Baculovirus expression systems

The Autographa californica multiple nuclear polyhedron virus (AcMNPV) strain of baculovirus has a genome of 128 kb and normally infects the Lepidopteran alfalfa looper Autographa californica. The AcMNPV host cell line, Sf9, was derived from the ovaries of a Spodoptera frugiperda army worm.

Baculovirus expression systems are used to produce large quantities of recombinant proteins that can be purified using affinity chromatography. In this example, the cloned AMG gene has been inserted into a plasmid shuttle vector that carries the coding sequence for both the baculovirus essential gene ORF 1629, and the 3’ end of lacZ. In vivo recombination in Sf9 cells produces a viable virus that expresses both the AMG gene and the lacZ gene. Infectious virions are harvested from the media and used at a low multiplicity of infection (MOI) in Sf9 cells to isolate individual blue plaques (lacZ+) using agar plates. This baculovirus expression system, called MaxBac, is available commercially from Invitrogen.

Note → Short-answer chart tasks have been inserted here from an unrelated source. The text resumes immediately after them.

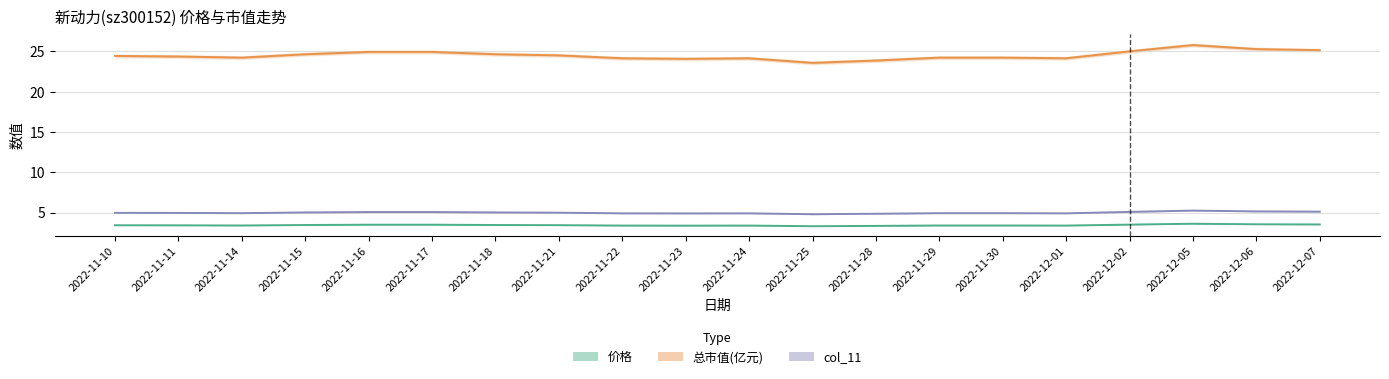

At which category is the sum across all series the highest?

2022-12-05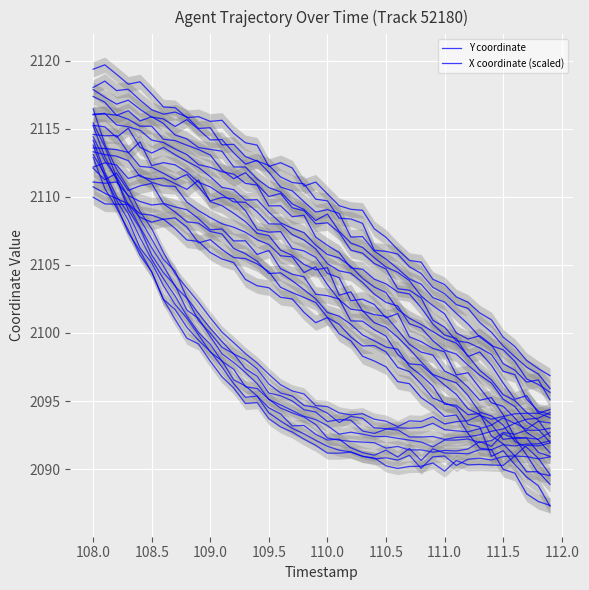

What is the total value across all series at 111.5?

4215.9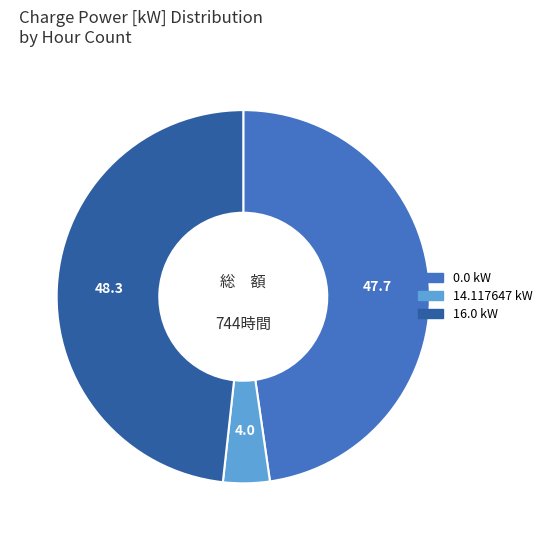

Is there a majority slice in this chart?

No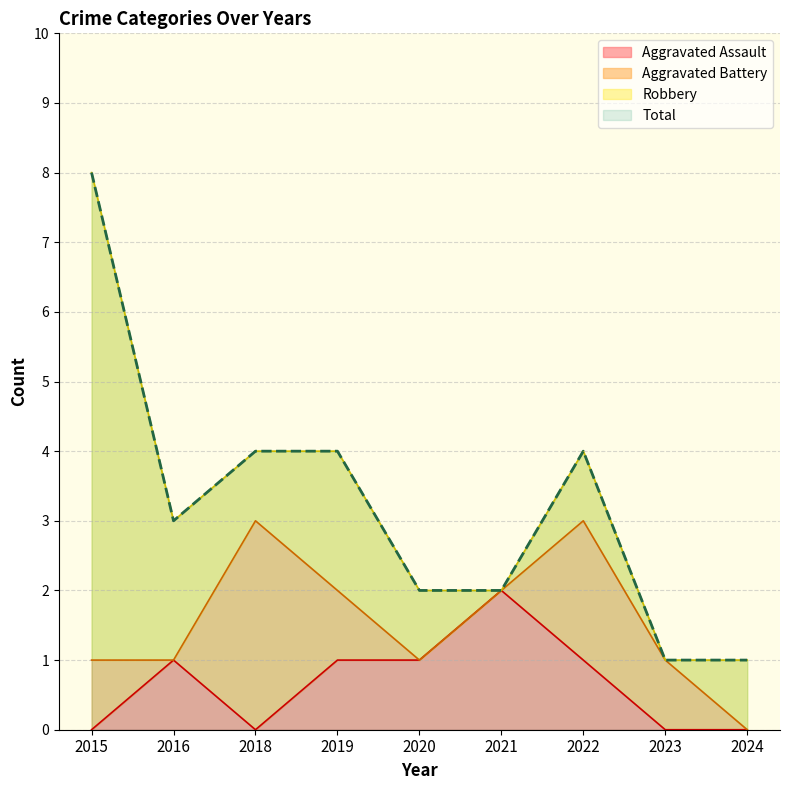

Which series changed the most between 2019 and 2020?

Total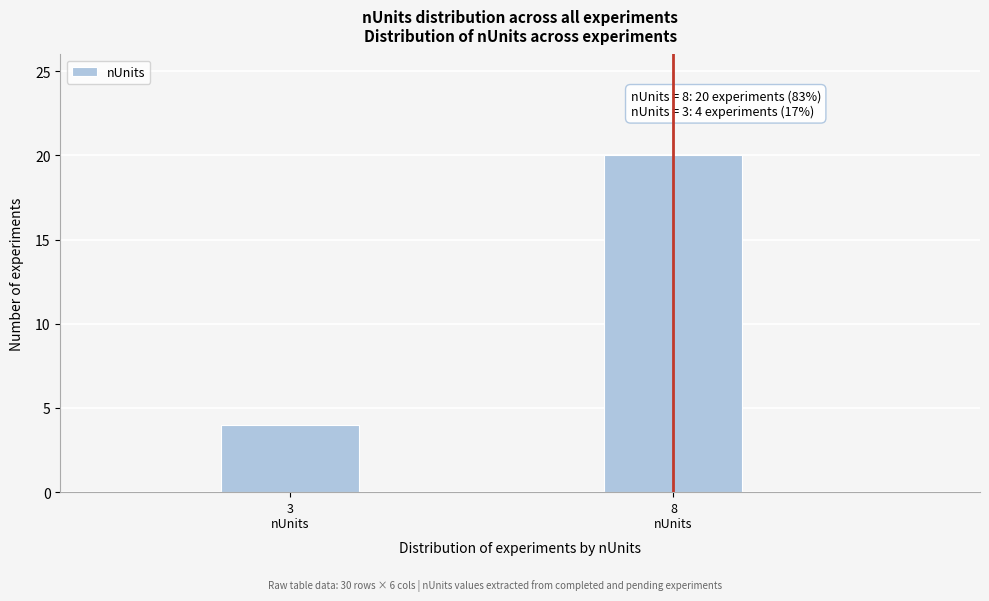

Reading left to right, list all the values displayed in this chart.

4	20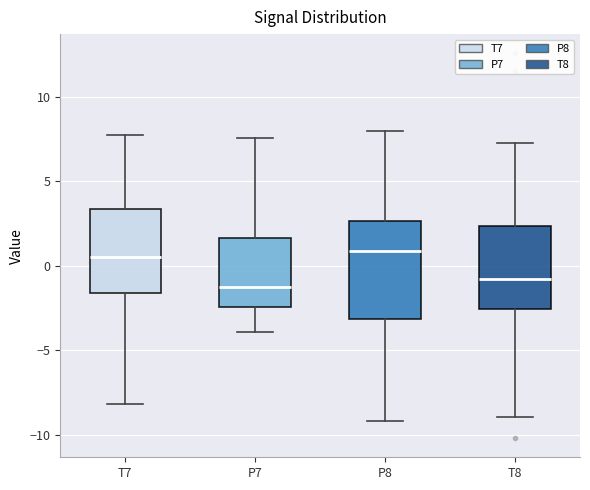

Where does the lower whisker of the box for P8 end on the y-axis? The values are not printed on the chart, so give them approximately, as read against the axis.

-9.0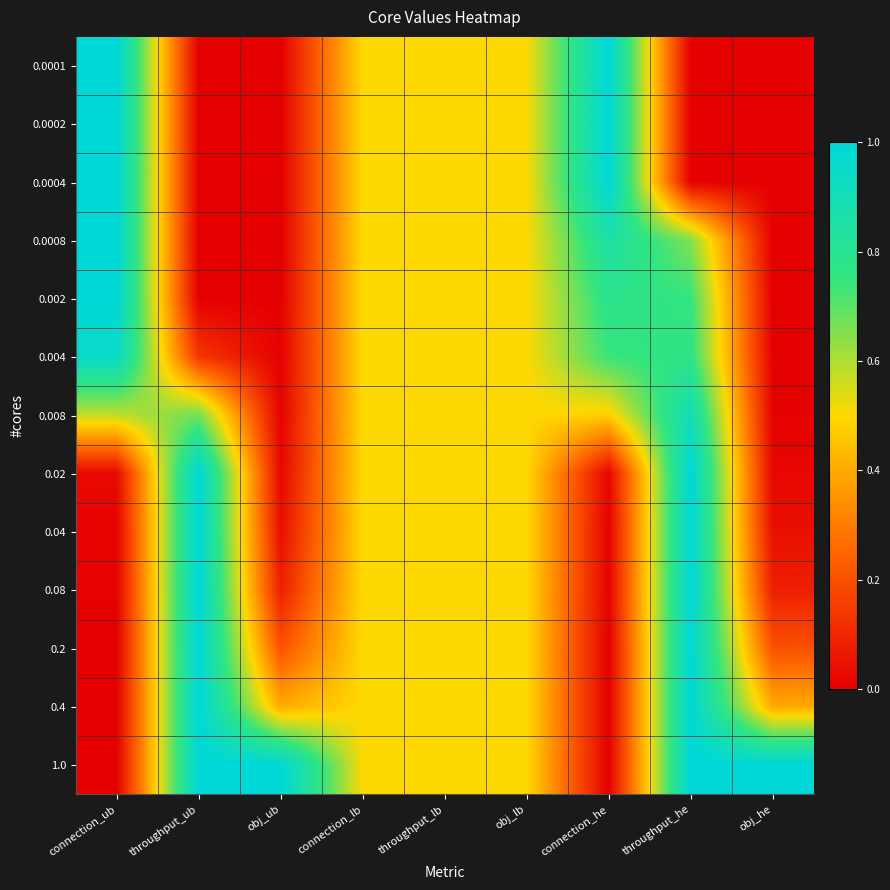

Reading right to left, what are all the values shown in this chart?

0.0001: obj_he=0.0	throughput_he=0.0	connection_he=1.0	obj_lb=0.5	throughput_lb=0.5	connection_lb=0.5	obj_ub=0.0	throughput_ub=0.0	connection_ub=1.0
0.0002: obj_he=0.0	throughput_he=0.0	connection_he=1.0	obj_lb=0.5	throughput_lb=0.5	connection_lb=0.5	obj_ub=0.0	throughput_ub=0.0	connection_ub=1.0
0.0004: obj_he=0.0	throughput_he=0.0	connection_he=1.0	obj_lb=0.5	throughput_lb=0.5	connection_lb=0.5	obj_ub=0.0	throughput_ub=0.0	connection_ub=1.0
0.0008: obj_he=0.0	throughput_he=0.7	connection_he=0.9	obj_lb=0.5	throughput_lb=0.5	connection_lb=0.5	obj_ub=0.0	throughput_ub=0.0	connection_ub=1.0
0.002: obj_he=0.0	throughput_he=0.7	connection_he=0.8	obj_lb=0.5	throughput_lb=0.5	connection_lb=0.5	obj_ub=0.0	throughput_ub=0.0	connection_ub=1.0
0.004: obj_he=0.0	throughput_he=0.8	connection_he=0.7	obj_lb=0.5	throughput_lb=0.5	connection_lb=0.5	obj_ub=0.0	throughput_ub=0.1	connection_ub=1.0
0.008: obj_he=0.0	throughput_he=0.9	connection_he=0.5	obj_lb=0.5	throughput_lb=0.5	connection_lb=0.5	obj_ub=0.0	throughput_ub=0.7	connection_ub=0.6
0.02: obj_he=0.0	throughput_he=1.0	connection_he=0.0	obj_lb=0.5	throughput_lb=0.5	connection_lb=0.5	obj_ub=0.0	throughput_ub=1.0	connection_ub=0.0
0.04: obj_he=0.0	throughput_he=1.0	connection_he=0.0	obj_lb=0.5	throughput_lb=0.5	connection_lb=0.5	obj_ub=0.0	throughput_ub=1.0	connection_ub=0.0
0.08: obj_he=0.1	throughput_he=1.0	connection_he=0.0	obj_lb=0.5	throughput_lb=0.5	connection_lb=0.5	obj_ub=0.1	throughput_ub=1.0	connection_ub=0.0
0.2: obj_he=0.2	throughput_he=1.0	connection_he=0.0	obj_lb=0.5	throughput_lb=0.5	connection_lb=0.5	obj_ub=0.2	throughput_ub=1.0	connection_ub=0.0
0.4: obj_he=0.4	throughput_he=1.0	connection_he=0.0	obj_lb=0.5	throughput_lb=0.5	connection_lb=0.5	obj_ub=0.4	throughput_ub=1.0	connection_ub=0.0
1.0: obj_he=1.0	throughput_he=1.0	connection_he=0.0	obj_lb=0.5	throughput_lb=0.5	connection_lb=0.5	obj_ub=1.0	throughput_ub=1.0	connection_ub=0.0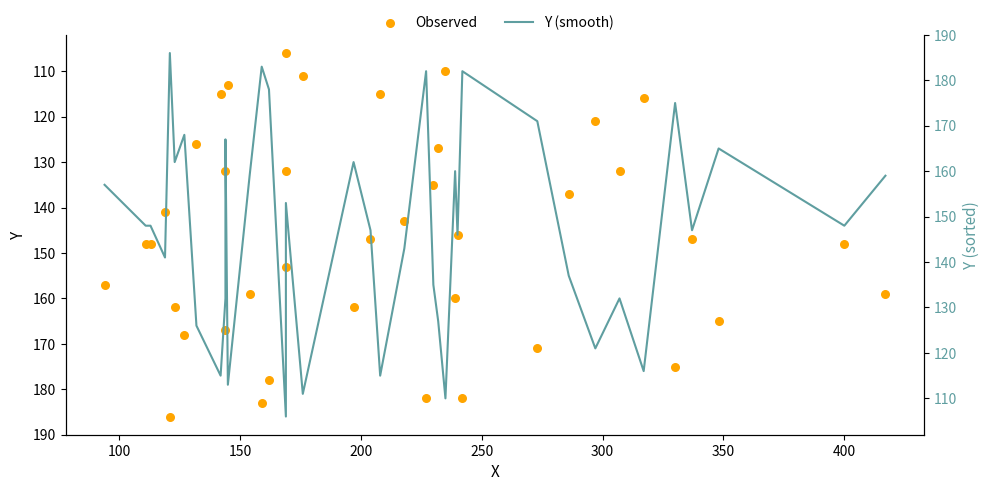

Which series reaches the minimum Y coordinate?

Observed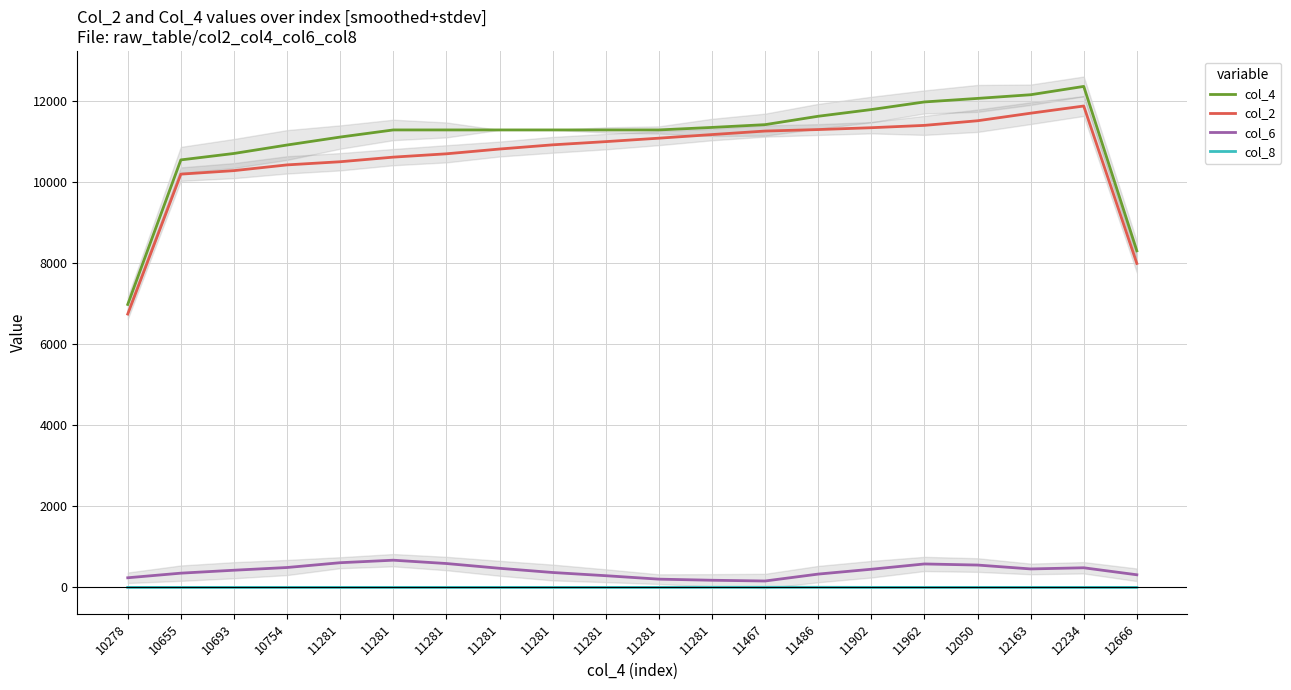

Reading left to right, extract all data points from this chart.

col_4: 10278=6977.7	10655=10542.0	10693=10700.7	10754=10909.3	11281=11105.3	11281=11281.0	11281=11281.0	11281=11281.0	11281=11281.0	11281=11281.0	11281=11281.0	11281=11343.0	11467=11411.3	11486=11618.3	11902=11783.3	11962=11971.3	12050=12058.3	12163=12149.0	12234=12354.3	12666=8300.0
col_2: 10278=6740.3	10655=10191.0	10693=10277.3	10754=10419.0	11281=10496.7	11281=10610.3	11281=10692.3	11281=10810.0	11281=10913.7	11281=10992.7	11281=11077.7	11281=11166.7	11467=11253.7	11486=11290.3	11902=11335.7	11962=11393.3	12050=11507.3	12163=11693.7	12234=11870.7	12666=7989.0
col_6: 10278=237.3	10655=351.0	10693=423.3	10754=490.3	11281=608.7	11281=670.7	11281=588.7	11281=471.0	11281=367.3	11281=288.3	11281=203.3	11281=176.3	11467=157.7	11486=328.0	11902=447.7	11962=578.0	12050=551.0	12163=455.3	12234=483.7	12666=311.0
col_8: 10278=0.0	10655=0.0	10693=0.0	10754=0.0	11281=0.0	11281=0.0	11281=0.0	11281=0.0	11281=0.0	11281=0.0	11281=0.0	11281=2.7	11467=2.7	11486=2.7	11902=0.0	11962=0.0	12050=0.0	12163=0.0	12234=0.0	12666=0.0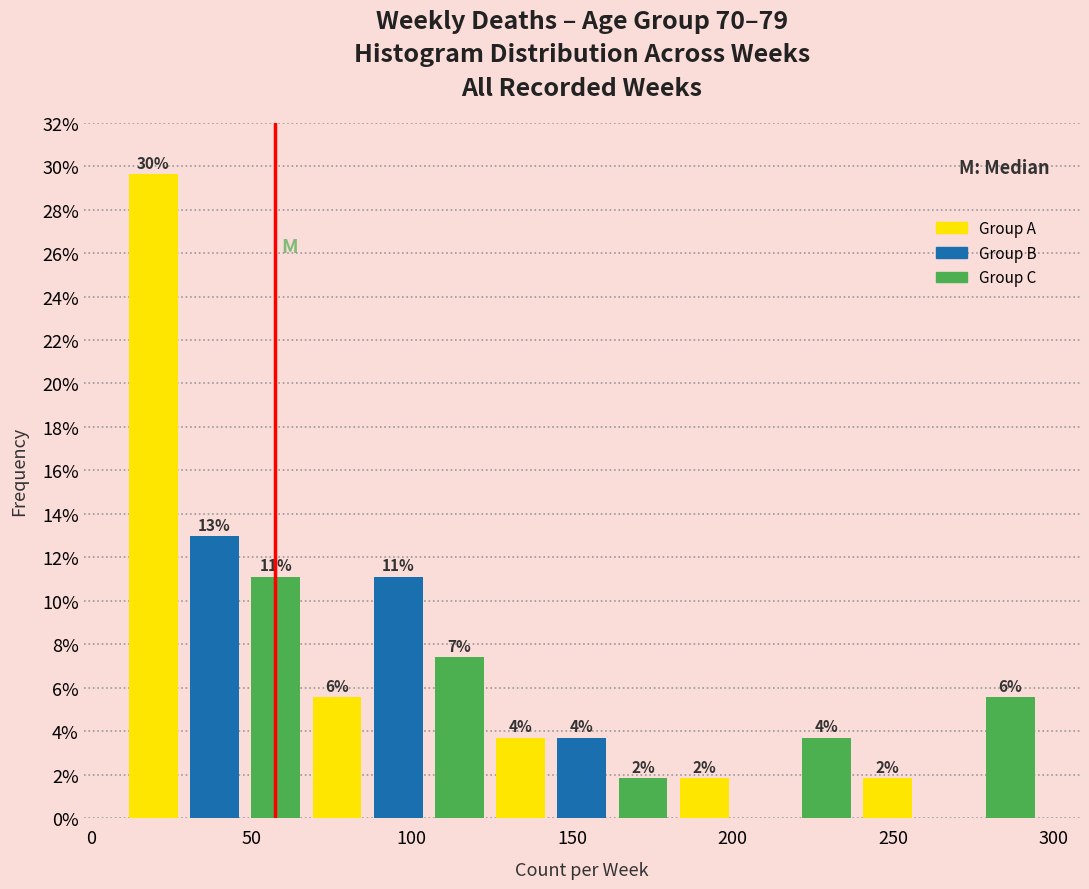

Around what value on the x-axis is the tallest bar? Give the approximate position of its centre, as read against the axis.

20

Baculovirus vectors are useful for the production of eukaryotic proteins because;

1) baculovirus expressed proteins are often fully active and soluble.

2) the viral genome is large and can accommodate cDNA inserts of up to 15 kb.

3) functional multi-subunit protein complexes can be assembled in vivo and expressed at high levels by co-infecting cells with two or more recombinant viral stocks.

4) the virus has a very restricted host range and is therefore safe to handle and poses minimal environmental risk.

5) under optimal conditions, as much as 1-5 mg of protein can be produced per liter of infected cells.

Why is it important to use a regulated expression system to produce large amounts of recombinant protein in a strain of bacteria (or yeast), why not just use a strong constitutive promoter?



Why isn't it necessary to use regulated expression for high level production of recombinant proteins in the baculovirus system, i.e., how do bacterial and baculovirus systems differ with regard to gene induction?



Why is a recombination strategy required for the development of baculovirus producing SF9 cell line, why not just construct a complete viral vector similar to lambda phage or M13 cloning vectors and use it to infect SF9 cells?



What are the primary advantages and disadvantages of the baculovirus system for protein production?